TEXT SEGMENT:
┌──

Personal information
- Full name: Nathan Jon Reardon
- Born: 8 November 1984 (age 41) Chinchilla, Queensland, Australia
- Nickname: Reardo
- Batting: Left-handed
- Bowling: Right-arm medium
- Role: Middle-order batter

International information
- National side: Australia (2014);
- T20I debut (cap 73): 5 November 2014 v South Africa
- Last T20I: 7 November 2014 v South Africa
- T20I shirt no.: 35

Domestic team information
- 2005/06–2016/17: Queensland
- 2011/12: Melbourne Renegades
- 2012/13–2013/14: Adelaide Strikers
- 2014/15–2016/17: Brisbane Heat
- 2016/17: Northern Districts
- 2017/18: Hobart Hurricanes

Career statistics
| Competition | T20I | FC | LA | T20 |
| Matches | 2 | 30 | 88 | 75 |
| Runs scored | 4 | 1,305 | 2,466 | 1,188 |
| Batting average | 4.00 | 26.10 | 31.61 | 20.84 |
| 100s/50s | 0/0 | 1/6 | 2/20 | 0/4 |
| Top score | 4 | 147 | 116 | 56 |
| Balls bowled | – | 938 | 138 | 71 |
| Wickets | – | 15 | 1 | 3 |
| Bowling average | – | 43.53 | 137.00 | 35.33 |
| 5 wickets in innings | – | 0 | 0 | 0 |
| 10 wickets in match | – | 0 | 0 | 0 |
| Best bowling | – | 3/14 | 1/11 | 2/20 |
| Catches/stumpings | 0/– | 13/– | 26/– | 23/– |
- Source: ESPNcricinfo, 8 May 2022

= Nathan Reardon =

Australian cricketer

Nathan Jon Reardon (born 8 November 1984) is an Australian former professional cricketer. He primarily played as a batsman in limited overs matches, playing for his home state of Queensland from 2005 to 2016. He also played Twenty20 cricket in the Big Bash League for four different teams, and represented Australia in two Twenty20 Internationals in November 2014.

==Cricket career==
Reardon made his debut for Queensland in its opening game of the 2005–06 ING Cup on 14 October 2005. He was selected as the team's "super sub" (an experimental rule allowing a player to be substituted into the match partway through) to replace the injured Chris Simpson. He was considered an all-rounder early in his career, combining his batting with medium-pace bowling, but later on bowled less and was included in the team purely for his batting.

└──

REQUIREMENT 1: Name each domestic team listed in the Nathan Reardon profile.
REQUIREMENT 2: Carry on the Nathan Reardon article from its last sentence, in the same encyclopedic style.

SUPPLIED ENTRIES:
┌──

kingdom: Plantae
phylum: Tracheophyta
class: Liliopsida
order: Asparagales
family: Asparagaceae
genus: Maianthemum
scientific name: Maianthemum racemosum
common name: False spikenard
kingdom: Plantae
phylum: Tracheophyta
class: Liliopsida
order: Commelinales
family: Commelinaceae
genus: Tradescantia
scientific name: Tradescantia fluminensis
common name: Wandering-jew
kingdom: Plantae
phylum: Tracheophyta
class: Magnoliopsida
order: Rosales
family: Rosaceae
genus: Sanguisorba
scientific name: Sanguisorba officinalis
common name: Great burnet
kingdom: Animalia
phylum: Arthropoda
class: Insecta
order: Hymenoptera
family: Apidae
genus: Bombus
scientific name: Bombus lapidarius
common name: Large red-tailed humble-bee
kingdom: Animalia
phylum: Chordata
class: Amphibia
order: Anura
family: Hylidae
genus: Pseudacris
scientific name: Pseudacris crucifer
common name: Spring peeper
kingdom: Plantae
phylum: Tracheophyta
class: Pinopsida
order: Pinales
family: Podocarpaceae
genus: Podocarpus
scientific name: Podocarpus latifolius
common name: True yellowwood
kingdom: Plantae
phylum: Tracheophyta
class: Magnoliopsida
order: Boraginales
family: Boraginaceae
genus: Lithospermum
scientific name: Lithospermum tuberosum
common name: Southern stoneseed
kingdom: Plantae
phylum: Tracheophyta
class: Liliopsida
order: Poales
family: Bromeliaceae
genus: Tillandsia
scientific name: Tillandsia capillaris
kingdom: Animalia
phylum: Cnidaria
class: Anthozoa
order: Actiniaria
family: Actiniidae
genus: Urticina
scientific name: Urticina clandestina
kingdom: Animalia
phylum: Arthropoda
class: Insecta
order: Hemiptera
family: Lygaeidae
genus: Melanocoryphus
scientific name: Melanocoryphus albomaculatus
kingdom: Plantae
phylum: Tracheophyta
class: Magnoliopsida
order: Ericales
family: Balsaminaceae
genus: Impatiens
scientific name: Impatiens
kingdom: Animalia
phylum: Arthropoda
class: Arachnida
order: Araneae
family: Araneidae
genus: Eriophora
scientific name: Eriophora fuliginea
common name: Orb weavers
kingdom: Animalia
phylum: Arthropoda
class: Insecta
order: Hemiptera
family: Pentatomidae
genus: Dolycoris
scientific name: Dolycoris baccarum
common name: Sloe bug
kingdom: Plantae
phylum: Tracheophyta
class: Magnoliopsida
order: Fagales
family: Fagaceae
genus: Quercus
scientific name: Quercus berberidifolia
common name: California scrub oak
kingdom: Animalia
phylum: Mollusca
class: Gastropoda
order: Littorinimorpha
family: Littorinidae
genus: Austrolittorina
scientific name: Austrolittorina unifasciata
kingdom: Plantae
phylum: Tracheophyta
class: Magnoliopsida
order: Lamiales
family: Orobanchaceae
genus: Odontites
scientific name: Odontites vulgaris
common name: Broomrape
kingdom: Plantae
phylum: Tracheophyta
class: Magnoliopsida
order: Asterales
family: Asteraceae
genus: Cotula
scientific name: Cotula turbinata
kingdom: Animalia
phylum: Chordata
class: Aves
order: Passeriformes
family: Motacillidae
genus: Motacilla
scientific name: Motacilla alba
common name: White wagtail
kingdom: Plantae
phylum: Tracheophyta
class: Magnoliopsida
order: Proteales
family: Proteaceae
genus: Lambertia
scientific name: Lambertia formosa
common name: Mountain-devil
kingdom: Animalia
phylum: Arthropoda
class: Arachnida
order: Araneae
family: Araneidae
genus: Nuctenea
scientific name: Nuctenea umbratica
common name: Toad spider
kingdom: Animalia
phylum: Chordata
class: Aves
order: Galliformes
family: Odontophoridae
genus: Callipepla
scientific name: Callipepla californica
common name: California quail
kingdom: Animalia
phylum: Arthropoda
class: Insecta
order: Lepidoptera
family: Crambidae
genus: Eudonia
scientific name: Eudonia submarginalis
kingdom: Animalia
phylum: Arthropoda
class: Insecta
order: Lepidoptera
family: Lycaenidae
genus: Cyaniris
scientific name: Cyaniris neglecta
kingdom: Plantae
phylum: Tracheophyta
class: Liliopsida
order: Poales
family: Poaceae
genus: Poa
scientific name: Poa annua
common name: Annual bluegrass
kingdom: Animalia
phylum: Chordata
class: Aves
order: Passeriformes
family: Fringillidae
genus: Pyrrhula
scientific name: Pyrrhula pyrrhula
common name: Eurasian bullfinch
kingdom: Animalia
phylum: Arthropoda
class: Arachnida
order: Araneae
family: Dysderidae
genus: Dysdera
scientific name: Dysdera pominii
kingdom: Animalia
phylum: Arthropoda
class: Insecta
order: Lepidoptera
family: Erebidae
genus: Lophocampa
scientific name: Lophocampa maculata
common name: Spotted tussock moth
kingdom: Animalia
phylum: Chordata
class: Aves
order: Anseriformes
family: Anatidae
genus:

└──

EXERCISE OUTPUT 1: Queensland, Melbourne Renegades, Adelaide Strikers, Brisbane Heat, Northern Districts, Hobart Hurricanes

EXERCISE OUTPUT 2:
Across his career, Reardon experienced more success in one-day and Twenty20 matches than he did in longer first-class matches. He had his best season in the 2011–12 Ryobi One-Day Cup. He scored his maiden one-day century in a match against Western Australia on 11 February 2012. Although Queensland went on to lose the game by 5 runs, Reardon was still named the player of the match for his efforts. Reardon finished the competition with 403 runs at an average of 57.57, the second-most runs of any batter in the competition.

Reardon was included in the Australian national cricket team's squad for a Twenty20 International (T20I) series against South Africa in November 2014. This series was being played in very close proximity to a Test series in the United Arab Emirates, which made a number of Test players unavailable for the T20I series. Reardon was selected off of the back of his strong batting in the 2014–15 Matador BBQs One-Day Cup to make up for this unavailability. He made his T20I debut in the first match of the series at Adelaide Oval on 5 November. His cap was presented to him by former Australian batsman Michael Hussey. He played his second and final T20I two days later on 7 November at the Melbourne Cricket Ground, and was never selected to play for Australia again. He played his final professional cricket game for the Hobart Hurricanes in the Big Bash League in February 2018.